First, the semantics.

"As good as any two-guard that has ever played the game" can mean anything. Derrick Coleman was probably "as good as any power forward that ever played the game," but he betrayed his talent and underachieved for years. Jackson is not, explicitly, ruling Miller as the third-finest shooting guard to ever lace them up. I suppose.

Now, the other parts.

Mark Jackson is a man that offered consistent and incessantly intellectually dishonest work during his time as ABC/ESPN's lead analyst. He's one of the better passing point guards of all time, and he may very well turn the Golden State Warriors into something special as a coach, but in terms of analysis (or even just offering anecdotal wisdom as a longtime NBA vet from his place in the booth), Jackson was a miserable listen. Hellbent on creating catchphrases, averse to actual work to keep up with the league. He was your classic, "I played for 17 years, that should be enough"-ex jock.

If that seems harsh, tune into NBA TV between now and the start of the season, as it replays older games. Take in some of his work. The man was on TV for endless hours, and nothing resulted from it. Which would be no big deal if he wasn't the NBA's lead analyst during that spell. He was the voice that ABC/ESPN chose, he was on our set for years during some of the finest basketball I've ever seen, and his work shaped our view of that era.

(Sorry. I had a staycation over Labor Day. Probably should have gone out in the sun.)

So, Mark Jackson didn't think much in a quick interview before referring to Reggie Miller as, more or less, the finest shooting guard to play the game outside of Michael Jordan and Kobe Bryant (you'll recall that Jackson once listed Bryant as the best player in NBA history; not sure what he's done recently to fall behind MJ in Jackson's eyes). No bigs, right?

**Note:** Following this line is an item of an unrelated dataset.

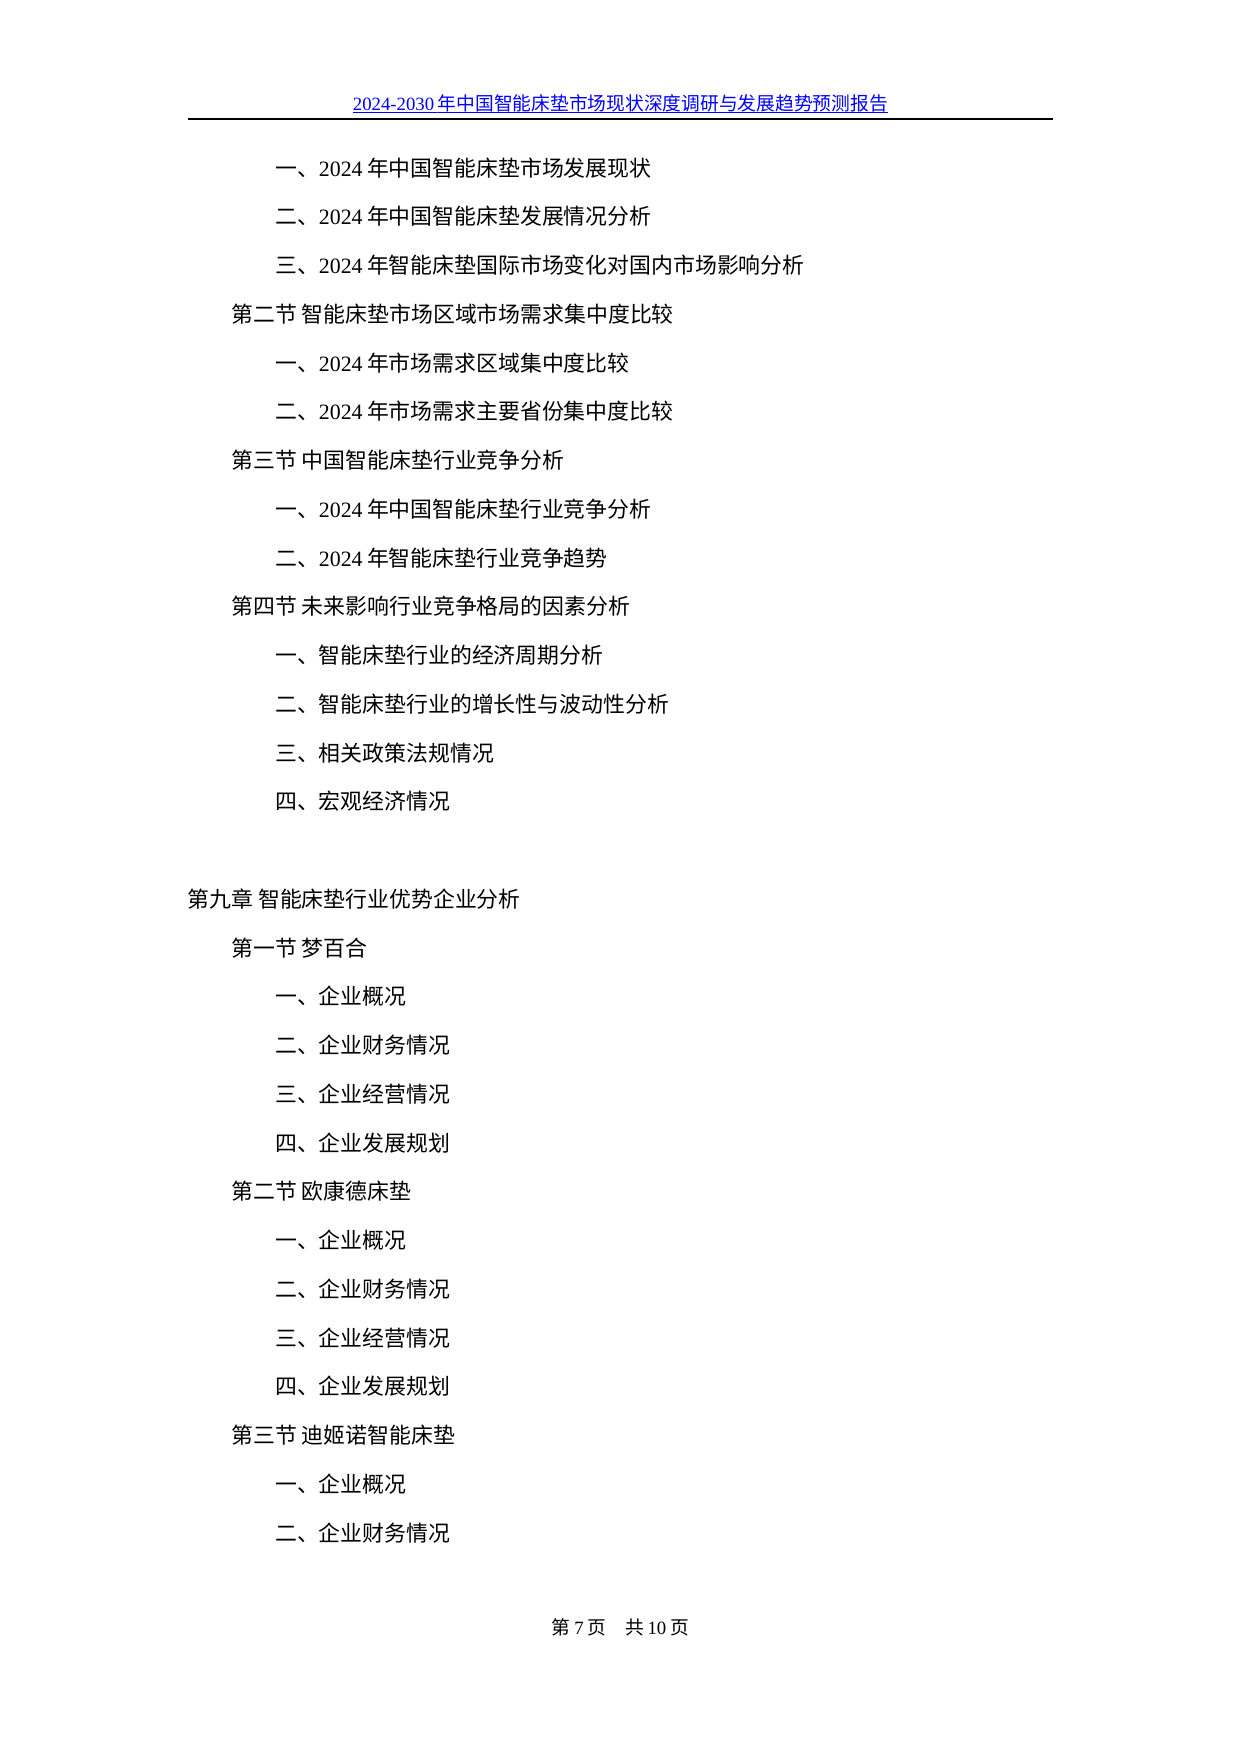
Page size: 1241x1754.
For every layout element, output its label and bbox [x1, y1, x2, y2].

text [187, 150, 1053, 1548]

Maybe he forgot that Dwyane Wade just about single-handedly carried his Miami Heat to a title in 2006. Maybe he thinks Clyde Drexler is too much of a complainer. Maybe he considered George Gervin to be a small forward, Allen Iverson to be a point guard, and Earl Monroe too much of a ball-dominator. Maybe Joe Dumars was too nice, and Vince Carter too full of insouciance. Maybe Manu Ginobili's numbers were too per-minute (Jackson: "huh?") intensive. Maybe Ray Allen was seen as too much of a Miller acolyte.

Maybe because Jerry West works in the Golden State Warrior front office, and is technically Jackson's boss, can't receive a vote because they work on the same team?

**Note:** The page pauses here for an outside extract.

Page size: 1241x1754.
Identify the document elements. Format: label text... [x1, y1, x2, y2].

We'll get into Miller's relative merits as the week moves along, a needed venture as he takes to the Hall, but this is just athlete silliness at its worst. It's just fine for Reggie Miller to be pretty damn good. Just fine for him to be amongst the greats, a fantastic example of how to change your game on the fly and stay potent deep into your 30s. The guy was a marvel, even if you couldn't stand him, until the very end. Miller retired in 2005 just three months before his 40th birthday, but it's no stretch to suggest he could have played capable and starter-level NBA basketball for at least one or two more seasons.

He was fantastic. An absolute killer thrust into the strangest of roles. One of the most famous players in the game, working out of Indianapolis. One of the more prominent stars in the league, despite offering production that at times left him as the third-best shooting guard in his own conference. Asked to carry a very good Pacer team deep into the playoffs every year despite basically being one very good player among many very good players on his team, and not a transcendent destroyer of worlds like Jordan or Bryant (or, ahem, Jerry West or Dwyane Wade).

Someone to be admired. Someone to be respected.

What's wrong with that, Mark Jackson? Why the needless barroom ranking tripe?

Reggie Miller will be deservedly inducted into the Basketball Hall of Fame on Friday. Let's just let this accomplishment stand on its own, without needless qualification.

(UPDATE: Four years ago, Jackson ranked Jerry West ahead of Miller in his vote for all-time shooting guards. Dude, Jerry West, what did you say to him?!?)